REPUBLIKA.CO.ID, JAKARTA — Pemerintah daerah (pemda) berlomba-lomba menghabiskan APBD untuk anggaran belanja pegawai, bukan belanja modal dan infrastruktur. Jurubicara Kemendagri Reydonnizar Moenok Senin (11/7) mengatakan, untuk kepala daerah—gubernur dan wakil gubernur (wagub), bupati dan wakil bupati (wabup), serta wali kota dan wakil wali kota (wawali) persoalannya berbeda dengan pejabat pemerintahan.
Itu karena kepala daerah adalah jabatan politis. Menurut Reydonnizar, gaji pokok gubernur dan wagub sekitar Rp 3 juta serta bupati dan wabup, walikota dan wawali Rp 2,1 juta.
Namun secara keseluruhan, sambung dia, take home pay gubernur dan wagub sekitar Rp 8 juta. Adapun untuk bupati dan wabup, serta wali kota dan wawali Rp 6,2 juta. Meski terlihat kecil, kata Reydonnizar, kepala daerah masih memperoleh pendapatan lain di luar gaji.
Hal itu mengacu pada PP Nomor 69 Tahun 2010 tentang Tata Cara Pemberian dan Pemanfaatan Insentif Pemungutan Pajak Daerah dan Retribusi Daerah. Dari pemungutan pajak masyarakat itu, kata dia, hasilnya bisa dijadikan pendapatan tambahan kepala daerah.
Reydonnizar memberi contoh di DKI Jakarta. Gubernur dan Wagub DKI memperoleh pendapatan per bulan sebesar Rp 80 juta. Angka itu didapat dari hasil simulasi 10 kali gaji dengan mengukur kemampuan kapasitas fiskal daerah. "Pendapatan itu diperkenankan sebab ada aturannya. Tidak masalah," jelas Reydonnizar.
Yang jadi persoalan, kata dia, pemda lain yang memberi tunjangan pejabat dan kepala daerah yang nilainya sama atau mendekati Pemprov DKI. Hal itu jelas tidak mempertimbangkan batas kepatutan, beban tugas dengan rasionalisasi kemampuan keuangan daerah yang PAD-nya kecil.

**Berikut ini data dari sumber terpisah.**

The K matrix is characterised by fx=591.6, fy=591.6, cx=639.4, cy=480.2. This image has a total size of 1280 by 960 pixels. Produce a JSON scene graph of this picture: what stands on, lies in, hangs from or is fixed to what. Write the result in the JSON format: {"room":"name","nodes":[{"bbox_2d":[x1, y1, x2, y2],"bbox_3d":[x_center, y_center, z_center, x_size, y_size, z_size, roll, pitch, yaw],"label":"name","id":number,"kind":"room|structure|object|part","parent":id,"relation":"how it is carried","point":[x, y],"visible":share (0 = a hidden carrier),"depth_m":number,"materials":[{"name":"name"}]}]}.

Kemendagri bersama Kementerian Pendayagunaan Aparatur Negara dan Reformasi Birokrasi (Kemenpan BR), kata Reydonnizar, masih secara intensif mengkaji masalah itu. Pihaknya nantinya ingin terlibat dalam penyusunan APBD dan penentuan anggaran belanja pegawai.

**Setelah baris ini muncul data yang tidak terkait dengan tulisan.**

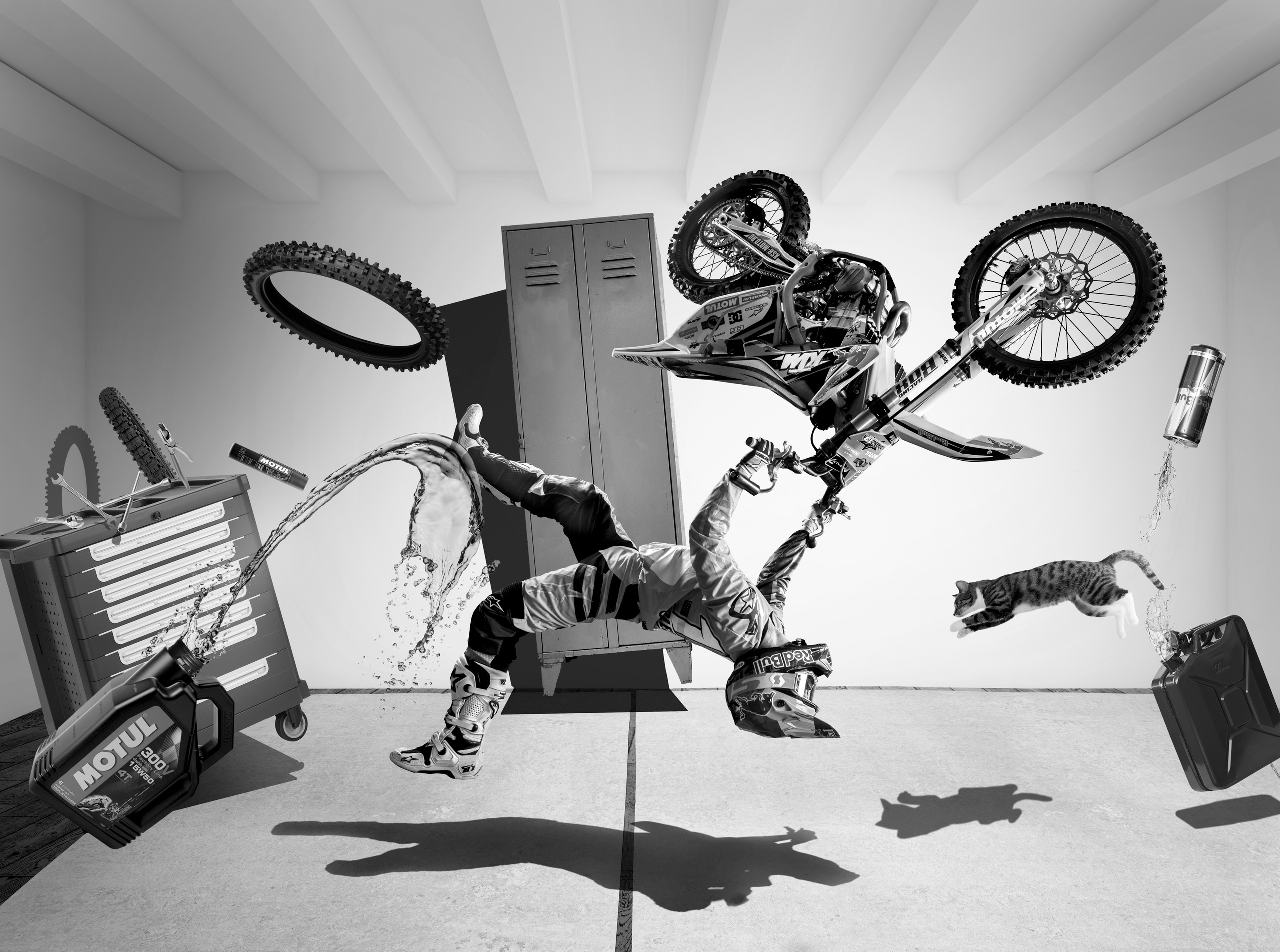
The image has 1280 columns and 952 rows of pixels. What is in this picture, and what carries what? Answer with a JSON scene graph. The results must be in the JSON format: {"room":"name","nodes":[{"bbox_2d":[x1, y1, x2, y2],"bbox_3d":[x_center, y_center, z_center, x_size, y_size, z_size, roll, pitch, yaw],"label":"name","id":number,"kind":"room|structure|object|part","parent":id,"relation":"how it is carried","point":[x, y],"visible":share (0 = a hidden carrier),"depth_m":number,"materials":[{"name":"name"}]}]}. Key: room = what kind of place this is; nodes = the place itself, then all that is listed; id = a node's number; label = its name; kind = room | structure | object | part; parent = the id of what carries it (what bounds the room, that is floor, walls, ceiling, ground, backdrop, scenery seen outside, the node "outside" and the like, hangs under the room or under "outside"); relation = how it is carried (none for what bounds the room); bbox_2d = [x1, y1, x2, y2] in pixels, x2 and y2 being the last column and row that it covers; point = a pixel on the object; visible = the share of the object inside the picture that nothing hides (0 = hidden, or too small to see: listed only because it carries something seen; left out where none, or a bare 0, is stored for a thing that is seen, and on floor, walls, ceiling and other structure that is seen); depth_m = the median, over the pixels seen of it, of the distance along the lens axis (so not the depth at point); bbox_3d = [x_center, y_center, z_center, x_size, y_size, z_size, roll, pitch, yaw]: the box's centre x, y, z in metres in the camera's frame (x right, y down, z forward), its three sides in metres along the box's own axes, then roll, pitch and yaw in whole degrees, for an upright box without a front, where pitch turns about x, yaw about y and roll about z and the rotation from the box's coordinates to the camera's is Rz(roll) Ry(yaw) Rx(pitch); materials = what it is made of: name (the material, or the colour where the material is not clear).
{"room":"garage","nodes":[
{"label":"garage","id":0,"kind":"room"},
{"bbox_2d":[0,156,84,724],"bbox_3d":[-2.660,-0.189,3.297,0.142,2.433,4.027,0,0,0],"label":"left wall","id":1,"kind":"structure","parent":0,"point":[19,648],"depth_m":4.79,"materials":[{"name":"white paint"}]},
{"bbox_2d":[26,638,236,847],"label":"motor oil bottle","id":2,"kind":"object","parent":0,"point":[88,707],"visible":0.99,"depth_m":2.03,"materials":[{"name":"black plastic"}]},
{"bbox_2d":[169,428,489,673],"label":"oil splash","id":3,"kind":"object","parent":2,"relation":"attached to","point":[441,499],"visible":0.95,"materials":[{"name":"clear liquid"}]},
{"bbox_2d":[229,442,308,488],"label":"spray can","id":4,"kind":"object","parent":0,"point":[266,467],"visible":0.99,"depth_m":3.35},
{"bbox_2d":[244,241,449,371],"bbox_3d":[-0.643,-0.417,2.514,0.415,0.409,0.346,0,0,0],"label":"tire","id":5,"kind":"object","parent":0,"point":[369,289],"visible":0.99,"depth_m":2.43,"materials":[{"name":"black rubber"}]},
{"bbox_2d":[383,403,854,771],"bbox_3d":[0.001,0.268,2.469,0.857,0.796,0.653,0,0,0],"label":"person","id":6,"kind":"object","parent":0,"point":[719,582],"visible":0.95,"depth_m":2.39},
{"bbox_2d":[0,686,1279,951],"bbox_3d":[0.164,1.066,2.543,4.518,0.253,4.894,0,0,0],"label":"floor","id":7,"kind":"structure","parent":0,"point":[579,883],"depth_m":3.02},
{"bbox_2d":[0,469,314,748],"bbox_3d":[-1.466,0.469,3.324,0.709,0.904,0.537,0,0,-44],"label":"tool cart","id":8,"kind":"object","parent":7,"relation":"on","point":[78,638],"visible":0.81,"depth_m":3.15,"materials":[{"name":"grey metal"}]},
{"bbox_2d":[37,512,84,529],"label":"adjustable wrench","id":9,"kind":"object","parent":8,"relation":"on","point":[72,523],"visible":0.92,"depth_m":3.01,"materials":[{"name":"metal"}]},
{"bbox_2d":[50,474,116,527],"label":"wrench","id":10,"kind":"object","parent":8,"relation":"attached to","point":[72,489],"visible":0.99,"depth_m":3.02,"materials":[{"name":"silver metal"}]},
{"bbox_2d":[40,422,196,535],"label":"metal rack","id":11,"kind":"object","parent":8,"relation":"on","point":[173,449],"visible":0.99,"depth_m":3.31,"materials":[{"name":"silver metal"}]},
{"bbox_2d":[99,386,177,484],"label":"tire","id":12,"kind":"object","parent":8,"relation":"on","point":[123,406],"visible":0.97,"depth_m":3.33,"materials":[{"name":"black rubber"}]},
{"bbox_2d":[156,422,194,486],"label":"pliers","id":13,"kind":"object","parent":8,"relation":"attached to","point":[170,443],"visible":0.98,"depth_m":3.30,"materials":[{"name":"silver metal"}]},
{"bbox_2d":[501,212,691,692],"bbox_3d":[-0.161,-0.061,4.556,0.595,1.952,0.864,0,0,0],"label":"locker","id":14,"kind":"object","parent":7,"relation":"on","point":[507,233],"visible":0.87,"depth_m":4.19,"materials":[{"name":"grey metal"}]},
{"bbox_2d":[0,0,1279,211],"bbox_3d":[0.033,-1.313,3.572,5.019,0.775,3.410,0,0,0],"label":"ceiling","id":15,"kind":"structure","parent":0,"point":[1262,65],"depth_m":4.02,"materials":[{"name":"white paint"}]},
{"bbox_2d":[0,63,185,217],"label":"ceiling beam","id":16,"kind":"structure","parent":15,"relation":"attached to","point":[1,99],"depth_m":4.16,"materials":[{"name":"white paint"}]},
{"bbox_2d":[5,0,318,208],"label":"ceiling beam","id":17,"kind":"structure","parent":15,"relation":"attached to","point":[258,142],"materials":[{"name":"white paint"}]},
{"bbox_2d":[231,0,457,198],"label":"ceiling beam","id":18,"kind":"structure","parent":15,"relation":"attached to","point":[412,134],"depth_m":3.48,"materials":[{"name":"white paint"}]},
{"bbox_2d":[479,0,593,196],"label":"ceiling beam","id":19,"kind":"structure","parent":15,"relation":"attached to","point":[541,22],"depth_m":3.38,"materials":[{"name":"white paint"}]},
{"bbox_2d":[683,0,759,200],"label":"ceiling beam","id":20,"kind":"structure","parent":15,"relation":"attached to","point":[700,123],"depth_m":3.49,"materials":[{"name":"white paint"}]},
{"bbox_2d":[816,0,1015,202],"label":"ceiling beam","id":21,"kind":"structure","parent":15,"relation":"attached to","point":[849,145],"depth_m":3.54,"materials":[{"name":"white paint"}]},
{"bbox_2d":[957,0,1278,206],"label":"ceiling beam","id":22,"kind":"structure","parent":15,"relation":"attached to","point":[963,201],"depth_m":3.64,"materials":[{"name":"white paint"}]},
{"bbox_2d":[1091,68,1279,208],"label":"ceiling beam","id":23,"kind":"structure","parent":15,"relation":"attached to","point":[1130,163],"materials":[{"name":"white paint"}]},
{"bbox_2d":[78,167,1225,682],"bbox_3d":[0.069,-0.195,5.341,4.901,2.502,0.199,0,0,0],"label":"back wall","id":24,"kind":"structure","parent":0,"point":[483,281],"depth_m":5.29,"materials":[{"name":"white paint"}]},
{"bbox_2d":[604,174,1162,494],"bbox_3d":[0.423,-0.374,2.401,0.606,0.817,1.202,0,0,-40],"label":"motorcycle","id":25,"kind":"object","parent":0,"point":[955,446],"visible":0.97,"depth_m":2.26,"materials":[{"name":"black"}]},
{"bbox_3d":[0.231,-0.561,2.619,0.175,0.316,0.342,0,0,-40],"label":"wheel","id":26,"kind":"part","parent":25,"relation":"part of","materials":[{"name":"black rubber"}]},
{"bbox_3d":[0.874,-0.386,2.362,0.158,0.362,0.359,0,0,-40],"label":"wheel","id":27,"kind":"part","parent":25,"relation":"part of","materials":[{"name":"black rubber"}]},
{"bbox_2d":[947,550,1163,638],"bbox_3d":[1.294,0.365,3.499,0.591,0.244,0.346,0,0,0],"label":"cat","id":28,"kind":"object","parent":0,"point":[1098,566],"visible":0.95,"depth_m":3.39},
{"bbox_2d":[1163,344,1225,446],"bbox_3d":[1.259,-0.178,2.509,0.105,0.219,0.096,0,0,0],"label":"drink can","id":29,"kind":"object","parent":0,"point":[1183,409],"visible":0.99,"depth_m":2.48,"materials":[{"name":"silver metal"}]},
{"bbox_2d":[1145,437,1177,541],"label":"drink splash","id":30,"kind":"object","parent":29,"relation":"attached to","point":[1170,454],"visible":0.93,"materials":[{"name":"clear liquid"}]},
{"bbox_2d":[1150,613,1279,789],"bbox_3d":[1.457,0.570,2.777,0.356,0.377,0.205,0,0,-23],"label":"fuel can","id":31,"kind":"object","parent":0,"point":[1207,699],"visible":0.99,"depth_m":2.70,"materials":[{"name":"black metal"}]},
{"bbox_2d":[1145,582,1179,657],"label":"fuel splash","id":32,"kind":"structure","parent":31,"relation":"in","point":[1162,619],"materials":[{"name":"clear liquid"}]},
{"bbox_2d":[1224,153,1279,709],"bbox_3d":[2.857,-0.207,3.418,0.135,2.524,3.720,0,0,0],"label":"right wall","id":33,"kind":"structure","parent":0,"point":[1276,539],"depth_m":5.02,"materials":[{"name":"white paint"}]}
]}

Pasalnya sekarang kementeriannya hanya memiliki kewenangan terbatas sekedar hanya mengubah mata anggaran kegiatan untuk dipindah pada program yang lebih tepat. “Bukan kebijakan umum mengintervensi penyusunan anggaran,” jelasnya.
Kemendagri, kata dia, mendorong penataan kembali terhadap rasionalitas kemampuan keuangan daerah, dengan mengefektifkan belanja tidak langsung dan langsung. Karena dengan memperbesar belanja langsung untuk pembangunan dan perbaikan infrastruktur. Maka bisa berimbas pada besarnya keuangan fiskal daerah.
"Sehingga pemda tidak hanya mengandalkan dana alokasi umum (DAU) dari pusat semata," kata Reydonnizar.